C++ Logo

sg16

Advanced search

Re: Width estimation

From: Victor Zverovich <victor.zverovich_at_[hidden]>
Date: Wed, 14 Sep 2022 07:43:55 -0700
> The wcwidth implementation does use East Asian width. No magic there.

Sure.

> *Adds it to the pile of NB comments*

I don't think it can be an NB comment because width estimation was added in
C++20.

Cheers,
Victor

On Wed, Sep 14, 2022 at 7:41 AM Corentin <corentin.jabot_at_[hidden]> wrote:

>
>
> On Wed, Sep 14, 2022, 16:15 Victor Zverovich <victor.zverovich_at_[hidden]>
> wrote:
>
>> It is based on the wcswidth implementation that you linked to.
>>
>> > I think a better specification would be given that we have a floating
>> reference to UAX44,
>> > to say that codepoints that have the Unicode property
>> "Emoji_Presentation" or
>> > East_Asian_Width="W" have a width of 2.
>>
>> Not all emoji have a width of 2 and I'm not sure about East_Asian_Width
>> being a reliable indicator either so if anyone is interested in writing a
>> paper to improve width estimation (I'm not) at the very least I'd recommend
>> checking presentations on several popular terminals.
>>
>
> The wcwidth implementation does use East Asian width.
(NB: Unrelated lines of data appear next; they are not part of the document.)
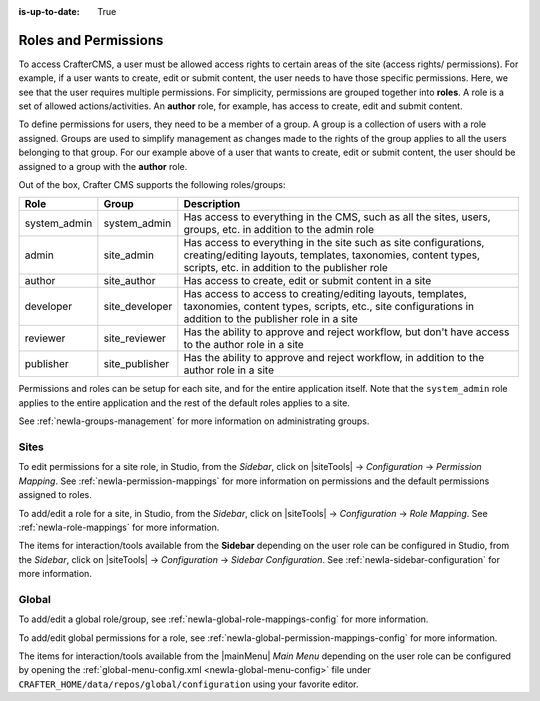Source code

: :is-up-to-date: True

.. index:: Roles and Permissions

.. _newIa-roles-and-permissions:

=====================
Roles and Permissions
=====================

To access CrafterCMS, a user must be allowed access rights to certain areas of the site (access rights/ permissions).  For example, if a user wants to create, edit or submit content, the user needs to have those specific permissions.  Here, we see that the user requires multiple permissions.  For simplicity, permissions are grouped together into **roles**.  A role is a set of allowed actions/activities.  An **author** role, for example, has access to create, edit and submit content.

To define permissions for users, they need to be a member of a group.  A group is a collection of users with a role assigned.  Groups are used to simplify management as changes made to the rights of the group applies to all the users belonging to that group.  For our example above of a user that wants to create, edit or submit content, the user should be assigned to a group with the **author** role.

Out of the box, Crafter CMS supports the following roles/groups:

============== ================= =========================================================
Role           Group             Description
============== ================= =========================================================
system_admin   system_admin      Has access to everything in the CMS, such as all the sites, users, groups, etc. in addition to the admin role
admin          site_admin        Has access to everything in the site such as site configurations, creating/editing layouts, templates, taxonomies, content types, scripts, etc. in addition to the publisher role
author         site_author       Has access to create, edit or submit content in a site
developer      site_developer    Has access to access to creating/editing layouts, templates, taxonomies, content types, scripts, etc., site configurations in addition to the publisher role in a site
reviewer       site_reviewer     Has the ability to approve and reject workflow, but don't have access to the author role in a site
publisher      site_publisher    Has the ability to approve and reject workflow, in addition to the author role in a site
============== ================= =========================================================

Permissions and roles can be setup for each site, and for the entire application itself.  Note that the ``system_admin`` role applies to the entire application and the rest of the default roles applies to a site.

See :ref:`newIa-groups-management` for more information on administrating groups.

-----
Sites
-----

To edit permissions for a site role, in Studio, from the *Sidebar*, click on |siteTools| -> *Configuration* -> *Permission Mapping*.  See :ref:`newIa-permission-mappings` for more information on permissions and the default permissions assigned to roles.

To add/edit a role for a site, in Studio, from the *Sidebar*, click on |siteTools| -> *Configuration* -> *Role Mapping*. See :ref:`newIa-role-mappings` for more information.

The items for interaction/tools available from the **Sidebar** depending on the user role can be configured in Studio, from the *Sidebar*, click on |siteTools| -> *Configuration* -> *Sidebar Configuration*. See :ref:`newIa-sidebar-configuration` for more information.

.. TODO update page

------
Global
------

To add/edit a global role/group, see :ref:`newIa-global-role-mappings-config` for more information.

To add/edit global permissions for a role, see :ref:`newIa-global-permission-mappings-config` for more information.

The items for interaction/tools available from the |mainMenu| *Main Menu* depending on the user role can be configured by opening the :ref:`global-menu-config.xml <newIa-global-menu-config>` file under ``CRAFTER_HOME/data/repos/global/configuration`` using your favorite editor.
No magic there.
>
> *Adds it to the pile of NB comments*
>
>
>> Cheers,
>> Victor
>>
>> On Wed, Sep 14, 2022 at 2:28 AM Corentin <corentin.jabot_at_[hidden]>
>> wrote:
>>
>>> Hey folks.
>>>
>>> How was the table of width in [format] derived?
>>> http://eel.is/c++draft/format#string.std-12.sentence-3
>>>
>>> We have 2 issues here: Lack of explanation in the standard makes it hard
>>> to evolve that table,
>>> and it does require maintenance as the Unicode standard evolves.
>>>
>>> Reading the intent of
>>> https://www.open-std.org/jtc1/sc22/wg21/docs/papers/2020/p1868r2.html,
>>>
>>> We do want:
>>>
>>> - To treat 0-width codepoint as 1
>>> - To treat emojis as 2
>>> - To treat full width east asian as 2.
>>>
>>> https://www.cl.cam.ac.uk/~mgk25/ucs/wcwidth.c
>>>
>>> I think a better specification would be given that we have a floating
>>> reference to UAX44,
>>> to say that codepoints that have the Unicode property
>>> "Emoji_Presentation" or
>>> East_Asian_Width="W" have a width of 2.
>>>
>>> This ensures implementation remains coherent as Unicode evolves.
>>>
>>> Thanks,
>>> Corentin
>>>
>>>
>>>
>>>

Received on 2022-09-14 14:44:07